▶ [MATERIAL SUPPLIED]
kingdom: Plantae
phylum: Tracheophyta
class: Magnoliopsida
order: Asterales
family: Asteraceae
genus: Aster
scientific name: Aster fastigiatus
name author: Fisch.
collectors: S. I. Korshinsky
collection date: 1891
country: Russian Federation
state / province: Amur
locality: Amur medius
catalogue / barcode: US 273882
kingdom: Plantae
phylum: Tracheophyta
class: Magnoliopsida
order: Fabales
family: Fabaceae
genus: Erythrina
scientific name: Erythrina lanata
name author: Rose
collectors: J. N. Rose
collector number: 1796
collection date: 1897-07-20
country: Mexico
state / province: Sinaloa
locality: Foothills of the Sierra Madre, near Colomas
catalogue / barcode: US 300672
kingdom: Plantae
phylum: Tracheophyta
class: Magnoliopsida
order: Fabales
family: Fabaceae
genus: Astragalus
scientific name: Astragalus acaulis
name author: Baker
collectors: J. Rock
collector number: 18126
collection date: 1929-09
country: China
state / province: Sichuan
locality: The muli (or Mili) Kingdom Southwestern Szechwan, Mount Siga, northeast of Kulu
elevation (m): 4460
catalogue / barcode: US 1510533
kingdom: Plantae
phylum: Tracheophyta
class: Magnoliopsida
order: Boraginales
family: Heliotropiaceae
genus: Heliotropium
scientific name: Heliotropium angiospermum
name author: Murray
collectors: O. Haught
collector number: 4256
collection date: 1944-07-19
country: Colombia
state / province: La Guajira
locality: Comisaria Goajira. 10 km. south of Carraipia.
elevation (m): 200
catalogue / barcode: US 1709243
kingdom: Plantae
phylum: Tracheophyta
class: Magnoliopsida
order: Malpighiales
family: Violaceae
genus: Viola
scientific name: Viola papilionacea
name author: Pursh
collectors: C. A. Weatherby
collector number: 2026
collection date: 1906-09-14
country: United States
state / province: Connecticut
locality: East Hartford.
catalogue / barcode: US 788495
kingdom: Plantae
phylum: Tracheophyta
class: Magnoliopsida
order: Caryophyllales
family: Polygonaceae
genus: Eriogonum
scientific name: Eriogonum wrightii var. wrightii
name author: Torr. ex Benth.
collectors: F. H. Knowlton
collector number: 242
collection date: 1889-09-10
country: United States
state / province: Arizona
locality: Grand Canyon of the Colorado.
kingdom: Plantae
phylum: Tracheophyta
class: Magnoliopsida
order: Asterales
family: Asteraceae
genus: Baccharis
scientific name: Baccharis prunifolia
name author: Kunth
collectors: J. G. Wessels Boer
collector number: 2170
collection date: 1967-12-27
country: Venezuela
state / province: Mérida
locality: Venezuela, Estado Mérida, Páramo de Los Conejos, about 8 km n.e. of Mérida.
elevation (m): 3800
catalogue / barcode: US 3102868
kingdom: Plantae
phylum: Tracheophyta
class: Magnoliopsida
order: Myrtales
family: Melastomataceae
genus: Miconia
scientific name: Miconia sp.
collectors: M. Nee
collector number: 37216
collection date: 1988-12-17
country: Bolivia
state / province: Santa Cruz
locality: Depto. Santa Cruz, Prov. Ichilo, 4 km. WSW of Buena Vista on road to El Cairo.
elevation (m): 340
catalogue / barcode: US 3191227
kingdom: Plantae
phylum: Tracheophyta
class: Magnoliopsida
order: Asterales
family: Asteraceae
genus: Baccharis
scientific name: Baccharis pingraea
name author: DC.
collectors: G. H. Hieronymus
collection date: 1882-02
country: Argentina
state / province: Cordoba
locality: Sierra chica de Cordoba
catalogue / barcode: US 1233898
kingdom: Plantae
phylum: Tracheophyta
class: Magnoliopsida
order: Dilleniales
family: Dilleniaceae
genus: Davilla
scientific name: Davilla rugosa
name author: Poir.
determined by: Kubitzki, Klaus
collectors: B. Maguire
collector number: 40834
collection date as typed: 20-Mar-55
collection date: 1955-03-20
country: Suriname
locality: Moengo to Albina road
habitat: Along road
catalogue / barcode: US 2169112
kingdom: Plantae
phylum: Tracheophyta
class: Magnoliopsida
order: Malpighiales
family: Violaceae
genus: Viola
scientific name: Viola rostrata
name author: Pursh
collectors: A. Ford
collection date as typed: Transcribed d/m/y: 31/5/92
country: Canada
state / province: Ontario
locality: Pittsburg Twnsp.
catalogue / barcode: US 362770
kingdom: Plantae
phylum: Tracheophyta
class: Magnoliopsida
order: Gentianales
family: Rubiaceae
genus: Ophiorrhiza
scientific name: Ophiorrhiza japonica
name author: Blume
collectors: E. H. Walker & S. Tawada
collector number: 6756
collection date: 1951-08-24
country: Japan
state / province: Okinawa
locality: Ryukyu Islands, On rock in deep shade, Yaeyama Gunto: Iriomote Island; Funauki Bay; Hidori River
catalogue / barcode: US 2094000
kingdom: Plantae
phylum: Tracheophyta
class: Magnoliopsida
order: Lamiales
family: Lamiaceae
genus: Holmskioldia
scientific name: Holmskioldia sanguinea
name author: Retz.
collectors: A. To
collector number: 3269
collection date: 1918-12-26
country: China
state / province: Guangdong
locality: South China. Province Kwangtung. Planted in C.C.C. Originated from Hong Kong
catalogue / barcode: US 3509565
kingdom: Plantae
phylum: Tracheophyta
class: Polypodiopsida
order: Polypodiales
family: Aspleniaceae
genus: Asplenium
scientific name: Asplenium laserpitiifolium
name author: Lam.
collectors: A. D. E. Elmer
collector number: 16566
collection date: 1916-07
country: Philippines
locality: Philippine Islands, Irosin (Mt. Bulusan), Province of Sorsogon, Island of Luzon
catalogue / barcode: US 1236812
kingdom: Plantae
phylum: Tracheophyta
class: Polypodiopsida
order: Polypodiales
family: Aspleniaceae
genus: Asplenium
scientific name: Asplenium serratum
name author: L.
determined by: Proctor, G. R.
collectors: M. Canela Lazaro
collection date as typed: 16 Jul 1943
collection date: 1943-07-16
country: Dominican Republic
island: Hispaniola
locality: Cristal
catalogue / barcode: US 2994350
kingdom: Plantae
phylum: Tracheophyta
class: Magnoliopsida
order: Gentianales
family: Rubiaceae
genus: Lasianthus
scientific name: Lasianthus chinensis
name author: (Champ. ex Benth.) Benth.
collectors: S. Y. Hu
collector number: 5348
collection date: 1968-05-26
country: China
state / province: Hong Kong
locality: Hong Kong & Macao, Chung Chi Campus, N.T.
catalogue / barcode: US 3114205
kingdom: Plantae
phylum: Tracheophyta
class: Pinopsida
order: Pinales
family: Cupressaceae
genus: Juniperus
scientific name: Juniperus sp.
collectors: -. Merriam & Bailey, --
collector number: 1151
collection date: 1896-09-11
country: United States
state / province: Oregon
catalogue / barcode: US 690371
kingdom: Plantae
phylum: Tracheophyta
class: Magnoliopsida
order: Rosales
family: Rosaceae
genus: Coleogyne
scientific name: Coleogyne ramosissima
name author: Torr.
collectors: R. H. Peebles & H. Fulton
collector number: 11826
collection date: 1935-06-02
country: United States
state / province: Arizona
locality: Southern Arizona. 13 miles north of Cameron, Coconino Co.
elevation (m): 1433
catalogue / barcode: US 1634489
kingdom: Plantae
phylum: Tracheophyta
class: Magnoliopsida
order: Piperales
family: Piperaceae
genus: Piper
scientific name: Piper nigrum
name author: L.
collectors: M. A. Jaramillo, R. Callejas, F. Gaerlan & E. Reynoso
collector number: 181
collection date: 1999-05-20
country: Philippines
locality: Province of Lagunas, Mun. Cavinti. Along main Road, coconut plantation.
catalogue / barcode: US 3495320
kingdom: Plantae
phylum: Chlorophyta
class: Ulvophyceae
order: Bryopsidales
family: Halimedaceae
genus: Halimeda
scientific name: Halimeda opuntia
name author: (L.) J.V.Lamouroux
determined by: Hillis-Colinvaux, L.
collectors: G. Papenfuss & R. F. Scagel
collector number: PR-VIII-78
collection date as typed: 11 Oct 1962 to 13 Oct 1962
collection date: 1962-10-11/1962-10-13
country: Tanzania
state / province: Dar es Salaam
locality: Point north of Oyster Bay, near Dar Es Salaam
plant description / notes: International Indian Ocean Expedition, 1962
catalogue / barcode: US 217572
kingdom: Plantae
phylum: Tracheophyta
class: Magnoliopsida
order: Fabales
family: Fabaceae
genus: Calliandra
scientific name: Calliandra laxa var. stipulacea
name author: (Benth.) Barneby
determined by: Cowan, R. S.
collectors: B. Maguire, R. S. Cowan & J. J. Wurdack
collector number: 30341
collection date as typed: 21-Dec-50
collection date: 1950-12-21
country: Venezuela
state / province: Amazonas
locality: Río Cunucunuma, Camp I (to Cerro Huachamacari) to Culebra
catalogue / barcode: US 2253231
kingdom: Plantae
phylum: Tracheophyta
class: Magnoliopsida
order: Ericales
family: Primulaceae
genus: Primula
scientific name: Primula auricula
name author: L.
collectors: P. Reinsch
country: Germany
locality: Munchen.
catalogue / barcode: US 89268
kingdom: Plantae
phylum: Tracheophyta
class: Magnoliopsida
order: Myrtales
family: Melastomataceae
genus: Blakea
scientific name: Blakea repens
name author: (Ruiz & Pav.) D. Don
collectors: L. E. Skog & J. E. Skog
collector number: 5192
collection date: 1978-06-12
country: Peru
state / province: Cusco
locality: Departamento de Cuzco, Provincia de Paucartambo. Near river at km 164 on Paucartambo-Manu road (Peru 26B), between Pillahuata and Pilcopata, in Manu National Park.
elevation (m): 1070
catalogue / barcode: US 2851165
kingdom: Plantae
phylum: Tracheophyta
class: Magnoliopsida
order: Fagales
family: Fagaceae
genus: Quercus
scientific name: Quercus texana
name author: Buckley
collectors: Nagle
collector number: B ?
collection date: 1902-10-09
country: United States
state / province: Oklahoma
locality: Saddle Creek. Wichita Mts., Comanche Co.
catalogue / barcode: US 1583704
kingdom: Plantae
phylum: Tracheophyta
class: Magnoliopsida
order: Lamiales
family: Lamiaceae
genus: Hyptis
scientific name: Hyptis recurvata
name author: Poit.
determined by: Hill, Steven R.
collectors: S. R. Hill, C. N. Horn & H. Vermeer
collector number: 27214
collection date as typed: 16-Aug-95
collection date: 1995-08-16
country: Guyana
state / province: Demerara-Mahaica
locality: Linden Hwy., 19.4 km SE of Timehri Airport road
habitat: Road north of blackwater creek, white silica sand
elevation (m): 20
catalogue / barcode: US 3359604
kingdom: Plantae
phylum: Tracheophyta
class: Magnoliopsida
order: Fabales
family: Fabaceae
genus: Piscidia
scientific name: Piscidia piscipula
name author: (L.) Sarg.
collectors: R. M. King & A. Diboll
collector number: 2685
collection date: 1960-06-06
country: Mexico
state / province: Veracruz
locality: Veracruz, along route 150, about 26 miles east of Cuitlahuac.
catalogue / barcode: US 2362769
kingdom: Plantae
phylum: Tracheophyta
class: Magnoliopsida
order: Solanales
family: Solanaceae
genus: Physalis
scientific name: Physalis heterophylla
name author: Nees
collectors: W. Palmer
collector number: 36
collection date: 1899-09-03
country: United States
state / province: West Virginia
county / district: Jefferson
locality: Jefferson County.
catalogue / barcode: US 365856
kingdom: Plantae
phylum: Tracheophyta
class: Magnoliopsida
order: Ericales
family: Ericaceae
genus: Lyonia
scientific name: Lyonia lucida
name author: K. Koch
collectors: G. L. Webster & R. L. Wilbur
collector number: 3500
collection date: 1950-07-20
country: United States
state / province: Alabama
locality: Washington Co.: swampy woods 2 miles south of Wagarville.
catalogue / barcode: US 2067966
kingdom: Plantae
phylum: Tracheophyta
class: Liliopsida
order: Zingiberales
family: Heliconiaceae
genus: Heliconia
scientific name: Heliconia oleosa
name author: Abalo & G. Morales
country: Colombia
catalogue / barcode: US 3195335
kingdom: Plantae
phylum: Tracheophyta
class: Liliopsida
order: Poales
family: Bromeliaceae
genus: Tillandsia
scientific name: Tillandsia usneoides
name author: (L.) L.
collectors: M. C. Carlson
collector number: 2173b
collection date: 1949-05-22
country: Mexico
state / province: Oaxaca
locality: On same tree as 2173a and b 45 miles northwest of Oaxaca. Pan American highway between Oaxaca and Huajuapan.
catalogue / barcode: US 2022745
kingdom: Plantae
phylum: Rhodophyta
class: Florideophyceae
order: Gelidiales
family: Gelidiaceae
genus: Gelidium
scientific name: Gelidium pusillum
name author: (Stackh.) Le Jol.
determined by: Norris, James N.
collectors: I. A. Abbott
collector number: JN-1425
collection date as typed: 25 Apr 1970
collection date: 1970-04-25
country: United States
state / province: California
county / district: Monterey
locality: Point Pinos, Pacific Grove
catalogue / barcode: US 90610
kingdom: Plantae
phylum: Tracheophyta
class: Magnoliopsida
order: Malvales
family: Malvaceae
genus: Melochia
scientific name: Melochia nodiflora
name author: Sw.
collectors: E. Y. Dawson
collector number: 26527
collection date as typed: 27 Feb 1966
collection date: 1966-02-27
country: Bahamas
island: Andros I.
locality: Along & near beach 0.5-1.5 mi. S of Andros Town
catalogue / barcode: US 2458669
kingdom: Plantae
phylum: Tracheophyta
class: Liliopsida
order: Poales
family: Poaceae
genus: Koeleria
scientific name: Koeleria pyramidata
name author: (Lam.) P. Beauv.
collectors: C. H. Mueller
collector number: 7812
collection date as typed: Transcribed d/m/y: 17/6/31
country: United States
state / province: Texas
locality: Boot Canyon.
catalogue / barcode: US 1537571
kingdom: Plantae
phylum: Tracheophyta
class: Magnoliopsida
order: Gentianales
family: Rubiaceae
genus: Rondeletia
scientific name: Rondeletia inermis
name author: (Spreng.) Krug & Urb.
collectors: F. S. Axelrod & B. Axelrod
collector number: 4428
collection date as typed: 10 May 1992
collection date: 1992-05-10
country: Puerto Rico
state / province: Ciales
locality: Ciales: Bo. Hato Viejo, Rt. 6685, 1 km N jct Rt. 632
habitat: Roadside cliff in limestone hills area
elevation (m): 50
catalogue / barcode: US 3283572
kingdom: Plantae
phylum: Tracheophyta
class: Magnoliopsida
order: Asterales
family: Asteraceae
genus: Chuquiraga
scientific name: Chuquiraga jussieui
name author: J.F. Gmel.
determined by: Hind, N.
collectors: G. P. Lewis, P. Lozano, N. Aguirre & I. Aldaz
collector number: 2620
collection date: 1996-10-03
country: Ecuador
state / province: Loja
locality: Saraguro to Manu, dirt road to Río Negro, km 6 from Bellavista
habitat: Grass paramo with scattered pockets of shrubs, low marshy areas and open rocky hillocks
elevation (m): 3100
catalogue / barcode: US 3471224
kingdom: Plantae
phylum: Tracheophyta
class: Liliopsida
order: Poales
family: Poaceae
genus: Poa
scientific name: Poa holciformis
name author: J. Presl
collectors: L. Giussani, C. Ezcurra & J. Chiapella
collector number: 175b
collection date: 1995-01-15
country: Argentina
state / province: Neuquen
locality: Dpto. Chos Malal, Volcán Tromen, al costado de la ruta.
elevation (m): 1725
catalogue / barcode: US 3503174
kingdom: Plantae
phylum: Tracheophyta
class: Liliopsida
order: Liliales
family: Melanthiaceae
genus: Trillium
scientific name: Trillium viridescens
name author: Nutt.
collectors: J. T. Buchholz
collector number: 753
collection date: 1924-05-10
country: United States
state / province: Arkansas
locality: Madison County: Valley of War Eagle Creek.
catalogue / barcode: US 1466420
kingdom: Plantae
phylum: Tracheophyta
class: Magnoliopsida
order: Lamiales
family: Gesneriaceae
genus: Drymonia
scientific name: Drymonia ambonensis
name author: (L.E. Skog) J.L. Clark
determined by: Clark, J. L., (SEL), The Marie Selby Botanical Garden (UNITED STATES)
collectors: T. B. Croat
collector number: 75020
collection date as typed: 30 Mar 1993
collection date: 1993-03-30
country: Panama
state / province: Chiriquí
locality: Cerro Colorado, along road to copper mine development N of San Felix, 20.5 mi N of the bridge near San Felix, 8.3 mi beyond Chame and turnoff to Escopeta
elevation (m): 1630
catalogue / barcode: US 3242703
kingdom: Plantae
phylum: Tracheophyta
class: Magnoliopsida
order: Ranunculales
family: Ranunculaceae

▶ [TASK DETAILS]
Could you retype the records word for word, from their first line through the line containing "catalogue / barcode: US 1510533", with both ends included?

▶ [WRITTEN SOLUTION]
kingdom: Plantae
phylum: Tracheophyta
class: Magnoliopsida
order: Asterales
family: Asteraceae
genus: Aster
scientific name: Aster fastigiatus
name author: Fisch.
collectors: S. I. Korshinsky
collection date: 1891
country: Russian Federation
state / province: Amur
locality: Amur medius
catalogue / barcode: US 273882
kingdom: Plantae
phylum: Tracheophyta
class: Magnoliopsida
order: Fabales
family: Fabaceae
genus: Erythrina
scientific name: Erythrina lanata
name author: Rose
collectors: J. N. Rose
collector number: 1796
collection date: 1897-07-20
country: Mexico
state / province: Sinaloa
locality: Foothills of the Sierra Madre, near Colomas
catalogue / barcode: US 300672
kingdom: Plantae
phylum: Tracheophyta
class: Magnoliopsida
order: Fabales
family: Fabaceae
genus: Astragalus
scientific name: Astragalus acaulis
name author: Baker
collectors: J. Rock
collector number: 18126
collection date: 1929-09
country: China
state / province: Sichuan
locality: The muli (or Mili) Kingdom Southwestern Szechwan, Mount Siga, northeast of Kulu
elevation (m): 4460
catalogue / barcode: US 1510533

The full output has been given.